Money is often cited as being one of the biggest causes of stress in people’s lives. So imagine a ‘Self-driving’ bank account that took away some of that stress by watching your finances 24/7 and acting on your behalf to make your money work harder for you. Well it’s a future that's very close to becoming a reality with latest advances in Artificial Intelligence now able to do more for you than ever before.

Teresa Alameda (BBVA Creative)

In fact, from analysing anticipated expenses to automatically transferring money to keep you out of debt, modern banking systems are increasingly able to offer personalised services that work specifically for each customer.

In fact when it comes to the 'self-driving' concept, banks have found the perfect partner in artificial intelligence to support their efforts to provide each customer with online, customized, and increasingly automated care. The concept of ‘self-driving’ banking initially refers to banks being able to automate specific processes for their customers in such a way that customer bank accounts will “drive themselves” (like cars) and will eventually be able to make decisions on behalf of customers – always with their consent and underpinned by the data the bank has about their financial habits.

For example, a 'self-driving' bank account could transfer a specific amount of money from a checking account to a savings account if it detects that the customer has deposited more than usual. Or it could detect that the customer has overdrawn on their account and immediately transfer funds from a secondary account in order to clear the overdraft.

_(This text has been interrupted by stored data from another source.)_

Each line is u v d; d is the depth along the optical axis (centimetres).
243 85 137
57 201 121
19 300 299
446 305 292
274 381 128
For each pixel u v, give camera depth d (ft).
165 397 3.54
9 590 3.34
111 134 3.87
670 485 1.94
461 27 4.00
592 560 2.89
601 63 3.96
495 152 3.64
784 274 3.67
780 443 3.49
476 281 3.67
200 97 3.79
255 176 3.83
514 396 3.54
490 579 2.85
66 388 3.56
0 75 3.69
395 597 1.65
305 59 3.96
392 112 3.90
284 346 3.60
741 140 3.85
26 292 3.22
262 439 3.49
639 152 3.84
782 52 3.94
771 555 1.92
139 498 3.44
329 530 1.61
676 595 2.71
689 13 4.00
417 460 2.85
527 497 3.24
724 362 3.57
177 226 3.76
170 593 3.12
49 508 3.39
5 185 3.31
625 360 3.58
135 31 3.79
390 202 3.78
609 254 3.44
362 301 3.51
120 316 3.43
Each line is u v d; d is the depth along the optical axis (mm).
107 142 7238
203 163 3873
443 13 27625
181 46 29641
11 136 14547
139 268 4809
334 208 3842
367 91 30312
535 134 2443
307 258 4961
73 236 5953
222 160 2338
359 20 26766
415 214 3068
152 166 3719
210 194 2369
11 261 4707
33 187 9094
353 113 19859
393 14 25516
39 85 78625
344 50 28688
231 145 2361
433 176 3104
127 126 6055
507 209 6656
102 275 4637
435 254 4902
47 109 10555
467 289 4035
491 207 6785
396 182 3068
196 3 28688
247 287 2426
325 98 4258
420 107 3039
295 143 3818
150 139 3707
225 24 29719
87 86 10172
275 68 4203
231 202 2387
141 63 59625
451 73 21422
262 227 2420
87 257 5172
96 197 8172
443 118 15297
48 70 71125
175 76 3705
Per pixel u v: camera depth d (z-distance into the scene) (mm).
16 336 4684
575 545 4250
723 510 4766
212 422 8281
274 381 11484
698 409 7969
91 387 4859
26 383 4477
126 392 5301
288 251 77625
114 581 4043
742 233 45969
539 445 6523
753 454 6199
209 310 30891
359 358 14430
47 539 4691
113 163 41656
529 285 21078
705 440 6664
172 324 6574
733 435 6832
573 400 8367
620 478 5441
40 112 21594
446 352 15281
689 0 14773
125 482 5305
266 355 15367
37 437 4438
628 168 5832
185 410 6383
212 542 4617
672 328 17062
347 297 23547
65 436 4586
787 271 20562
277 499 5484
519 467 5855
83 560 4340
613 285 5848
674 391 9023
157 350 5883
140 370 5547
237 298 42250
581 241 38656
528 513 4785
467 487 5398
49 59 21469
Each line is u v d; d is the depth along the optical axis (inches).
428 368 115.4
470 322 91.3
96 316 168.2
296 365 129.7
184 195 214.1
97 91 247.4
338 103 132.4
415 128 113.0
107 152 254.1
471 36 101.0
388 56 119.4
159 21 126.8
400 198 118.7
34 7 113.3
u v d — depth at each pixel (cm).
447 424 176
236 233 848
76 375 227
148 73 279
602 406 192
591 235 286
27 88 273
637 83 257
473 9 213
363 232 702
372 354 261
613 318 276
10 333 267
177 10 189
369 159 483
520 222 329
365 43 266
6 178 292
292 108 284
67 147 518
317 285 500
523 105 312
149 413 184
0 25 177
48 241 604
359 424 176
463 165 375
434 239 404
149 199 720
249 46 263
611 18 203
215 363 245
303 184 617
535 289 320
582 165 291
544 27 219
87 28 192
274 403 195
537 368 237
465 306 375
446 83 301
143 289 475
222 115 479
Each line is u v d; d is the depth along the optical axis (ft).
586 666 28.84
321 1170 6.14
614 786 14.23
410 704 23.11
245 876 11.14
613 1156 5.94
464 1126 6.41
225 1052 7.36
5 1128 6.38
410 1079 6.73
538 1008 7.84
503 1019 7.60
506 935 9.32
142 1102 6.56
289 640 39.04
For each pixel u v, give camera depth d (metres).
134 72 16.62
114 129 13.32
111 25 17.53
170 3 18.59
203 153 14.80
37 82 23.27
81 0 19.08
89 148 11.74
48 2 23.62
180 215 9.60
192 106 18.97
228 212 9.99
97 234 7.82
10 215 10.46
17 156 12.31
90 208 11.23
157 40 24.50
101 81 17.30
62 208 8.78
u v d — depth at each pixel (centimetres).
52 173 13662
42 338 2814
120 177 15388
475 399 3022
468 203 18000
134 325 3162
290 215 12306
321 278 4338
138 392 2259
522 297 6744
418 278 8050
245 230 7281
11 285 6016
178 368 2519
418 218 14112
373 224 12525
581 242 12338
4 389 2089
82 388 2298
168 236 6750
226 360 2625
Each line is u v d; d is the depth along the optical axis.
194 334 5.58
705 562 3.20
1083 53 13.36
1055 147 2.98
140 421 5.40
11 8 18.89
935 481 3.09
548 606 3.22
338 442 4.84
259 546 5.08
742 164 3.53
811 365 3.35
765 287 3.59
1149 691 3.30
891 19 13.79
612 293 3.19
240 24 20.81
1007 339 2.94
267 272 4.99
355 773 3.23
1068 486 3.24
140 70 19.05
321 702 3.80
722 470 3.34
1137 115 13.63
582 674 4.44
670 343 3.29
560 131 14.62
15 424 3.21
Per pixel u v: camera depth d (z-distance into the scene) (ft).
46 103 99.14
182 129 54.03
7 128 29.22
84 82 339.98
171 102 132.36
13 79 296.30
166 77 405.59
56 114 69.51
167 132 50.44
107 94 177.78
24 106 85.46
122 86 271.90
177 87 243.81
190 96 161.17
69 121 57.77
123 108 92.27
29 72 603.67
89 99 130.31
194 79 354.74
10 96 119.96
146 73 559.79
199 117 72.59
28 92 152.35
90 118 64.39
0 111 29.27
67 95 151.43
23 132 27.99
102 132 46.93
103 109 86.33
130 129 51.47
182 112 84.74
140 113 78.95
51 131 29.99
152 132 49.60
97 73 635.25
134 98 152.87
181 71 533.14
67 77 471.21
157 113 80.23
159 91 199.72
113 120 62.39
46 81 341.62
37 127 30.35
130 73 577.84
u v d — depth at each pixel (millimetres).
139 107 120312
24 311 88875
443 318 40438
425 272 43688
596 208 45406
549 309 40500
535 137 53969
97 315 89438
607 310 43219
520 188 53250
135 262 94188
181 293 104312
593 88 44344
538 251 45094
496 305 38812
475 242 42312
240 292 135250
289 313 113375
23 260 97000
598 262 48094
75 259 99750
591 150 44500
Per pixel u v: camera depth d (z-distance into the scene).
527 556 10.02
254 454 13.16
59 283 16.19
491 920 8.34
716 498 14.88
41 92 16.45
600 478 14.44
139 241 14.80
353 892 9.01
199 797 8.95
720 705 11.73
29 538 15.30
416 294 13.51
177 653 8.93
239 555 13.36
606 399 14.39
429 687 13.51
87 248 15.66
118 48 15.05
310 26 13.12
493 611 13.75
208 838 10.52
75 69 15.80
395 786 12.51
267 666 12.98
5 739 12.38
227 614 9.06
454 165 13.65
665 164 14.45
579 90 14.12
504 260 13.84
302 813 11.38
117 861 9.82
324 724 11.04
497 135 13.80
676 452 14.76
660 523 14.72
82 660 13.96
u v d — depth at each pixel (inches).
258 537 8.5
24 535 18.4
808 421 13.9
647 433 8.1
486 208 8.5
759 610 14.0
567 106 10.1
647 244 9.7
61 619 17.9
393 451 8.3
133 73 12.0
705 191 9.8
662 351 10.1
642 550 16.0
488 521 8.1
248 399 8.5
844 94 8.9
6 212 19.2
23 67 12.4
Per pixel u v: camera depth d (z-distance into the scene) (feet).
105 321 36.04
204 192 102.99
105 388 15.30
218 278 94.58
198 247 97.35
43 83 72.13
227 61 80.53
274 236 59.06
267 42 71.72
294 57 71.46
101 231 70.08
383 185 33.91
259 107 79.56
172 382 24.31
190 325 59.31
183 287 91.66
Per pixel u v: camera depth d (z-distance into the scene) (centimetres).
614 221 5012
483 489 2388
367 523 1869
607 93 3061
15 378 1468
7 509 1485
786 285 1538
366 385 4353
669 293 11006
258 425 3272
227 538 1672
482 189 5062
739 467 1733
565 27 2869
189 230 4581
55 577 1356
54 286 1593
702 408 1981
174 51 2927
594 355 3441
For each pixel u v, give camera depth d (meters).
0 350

A preview of these kinds of services can already be seen in solutions like Bconomy, which anticipates customer needs, alters them in the case of specific scenarios (like an overdraft), and proposes activity to improve the customer’s finances.

Above and beyond

But that is just the beginning. "The bank will be able to predict customer behavior — from a series of criteria or patterns — and will be able to make decisions on their behalf. This will include things like knowing when the customer wants to travel abroad to visit family each year and being alert for the best time to reserve tickets, in addition to exchanging currency at the best price,” explains Derek White, Global Head of Customer Solutions at BBVA.

This vision of the future might materialize thanks to the transition towards open banking, which will allow banks to merge financial data with data on third party platforms, providing them with a more holistic view of the needs of their customers in all aspects their lives. By complementing its data with data from third parties, the bank will be able to give customers the choice to automate other day-to-day decisions like which hotel to book given a certain budget or how to save money on their phone bill.

"These changes, which impact the mechanics of people’s decision-making processes, are the most fascinating. It is also in this area where banks have the most potential to really add value for our customers,” White points out.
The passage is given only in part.